How two Tampa Bay businesses navigated challenging PPP waters to stay afloat

08/12/2020

By: Pat Fenech, Managing Director SBA Lending

When commercial airlines started grounding flights in late March due to Covid-19, Doug Hess knew his business was about to take a hit.

“The travel restrictions and decrease in international travel have dramatically affected our business,” said Hess, managing partner of Tampa-based medical flight company GlobalMed Services.

Hess reached out to his business banker, Steven Hoschak, an SBA development officer at American Momentum Bank, where GlobalMed Services had held accounts for a few years. With Hoschak’s guidance and knowledge of the rules and regulations, Hess applied for a loan through the Paycheck Protection Program (PPP) to keep his company afloat.

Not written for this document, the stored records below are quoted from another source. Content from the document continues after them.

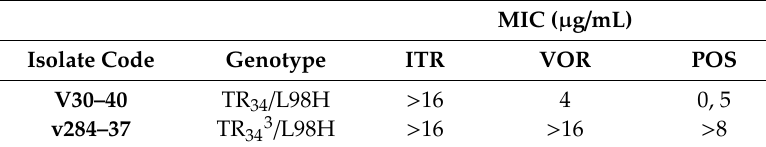
Table 2. In vitro azole susceptibility profiles of TR 34 / L98H and TR 343 / L98H.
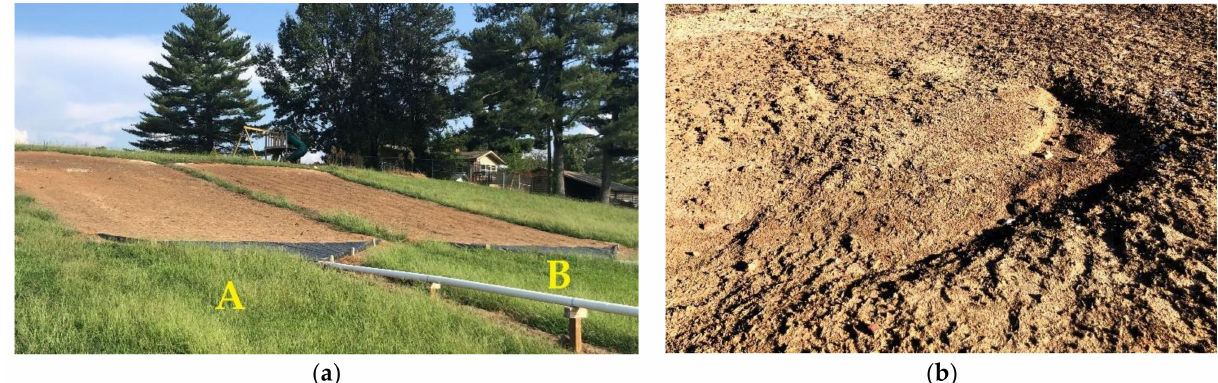
Figure 3. ( a ) Photograph of study site from the bottom of the slope. Plots A and B are indicated. ( b ) Close photo of Plot A soil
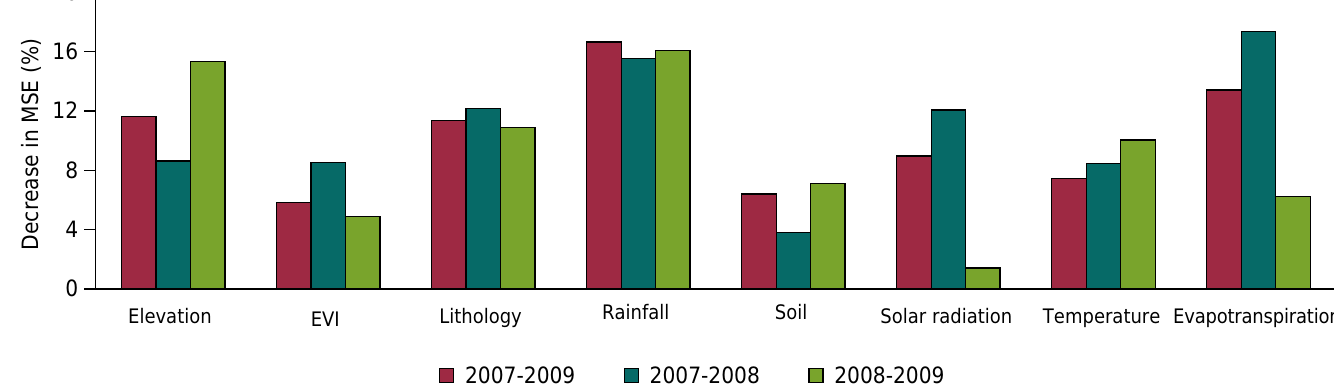
Figure 8. Percentage of covariate contributions in the spatial prediction of groundwater recharge in the Doce River Basin.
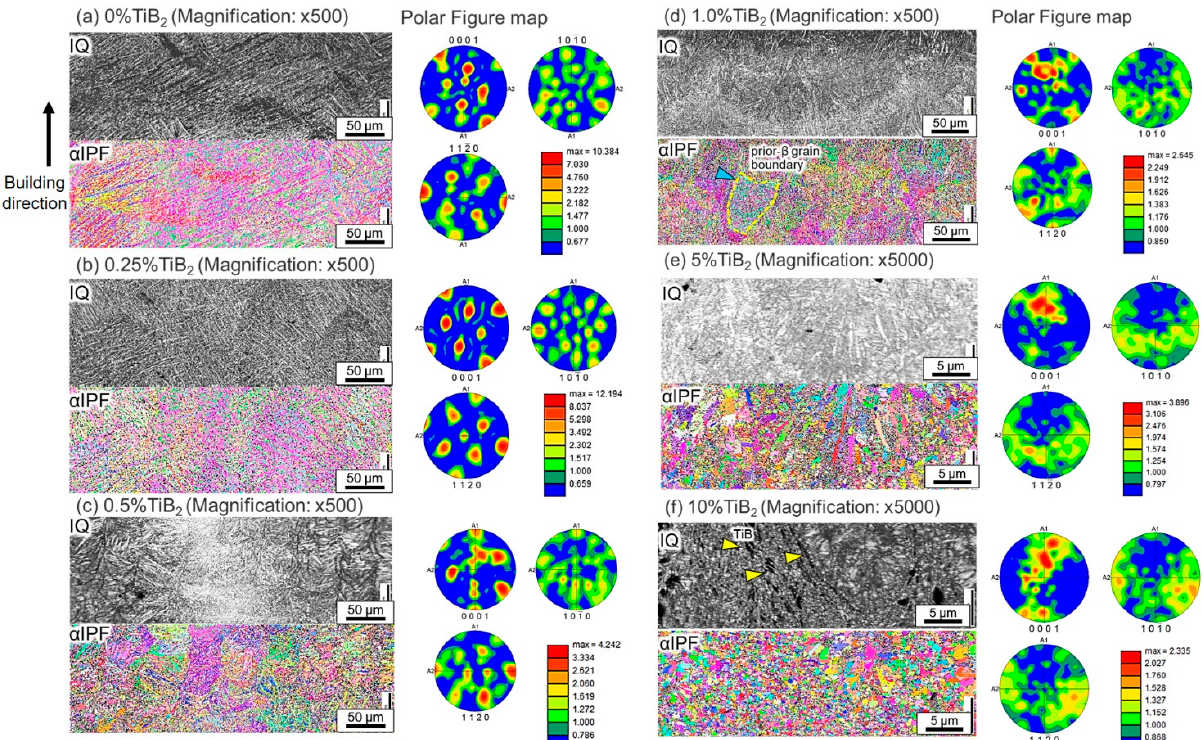
Figure 7. Image quality (IQ), inverse pole figure (IPF), and pole figure maps of α -phase of SLM Ti64- ( a ) 0, ( b ) 0.25, ( c ) 0.5, ( d ) 1.0, ( e ) 5, and ( f ) 10 mass% TiB 2 composites analyzed by SEM-EBSD.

GlobalMed’s PPP loan for just under $20,000 was approved early in the second round of funding, giving the business the resources it needed to ride out the crisis. But while Hess’s PPP experience was uneventful, he couldn’t say the same for many other business owners he knew.

“I have a lot of friends who own small businesses who bank with larger banks, and when all this was happening, they couldn’t get anybody at the bank to call them back, nobody knows their name,” Hess said. “I had the opposite experience. I have my bankers’ cell phone numbers, they call me right back, they know who I am and know about my business.”

Mark Merrill’s foray into the PPP process wasn’t initially smooth, either.

Merrill is the founder and president of Tampa-based Family First, a national nonprofit, charitable and education organization. Merrill sought a PPP loan to cover payroll for the organization’s 28 full-time employees. But, he ran into challenges working with his long-time bank.

“We had a banking relationship with a large bank for many years,” Merrill said. “And I think they had good intentions, but when there’s not that personal relationship with someone at the bank who can make the decisions that need to be made, on our behalf, at a very crucial time, we were just one of thousands of loans they were trying to process.”

Family First’s application with that bank wasn’t approved during the first round of funding.

“When the second round came out, we thought it would happen,” Merrill said. “But we continued to have the same challenges of determining where we were in line and what progress we were making. The gentleman at the bank was doing the best he could, but he couldn’t even see the status of our loan.”

Merrill was familiar with American Momentum Bank as a primary sponsor of Family First’s All Pro Dad events in Tampa for the past two years. Family First and the Merrill family also had done ancillary business with the bank so Merrill spoke to Porter Smith, Tampa Bay market president, about the challenges he was experiencing with the PPP process.

“Porter started the loan process that same day, the application was submitted the following business day, and the day after that, we were approved for our PPP loan,” Merrill said.

Merrill also opened business accounts at American Momentum that same week.

“When I look at the big picture of the banking relationship, we want a bank that is not just there for us some of the time,” Merrill said. “We want a bank that’s there for us all the time.”

Smith said, “We know that many times business owners don’t need to see their banker, that technology and automation have taken some of the personal touch out of banking. But there are times — and the pandemic has brought this to the forefront — when having a relationship with your banker can mean the difference between your business surviving and your business going under.”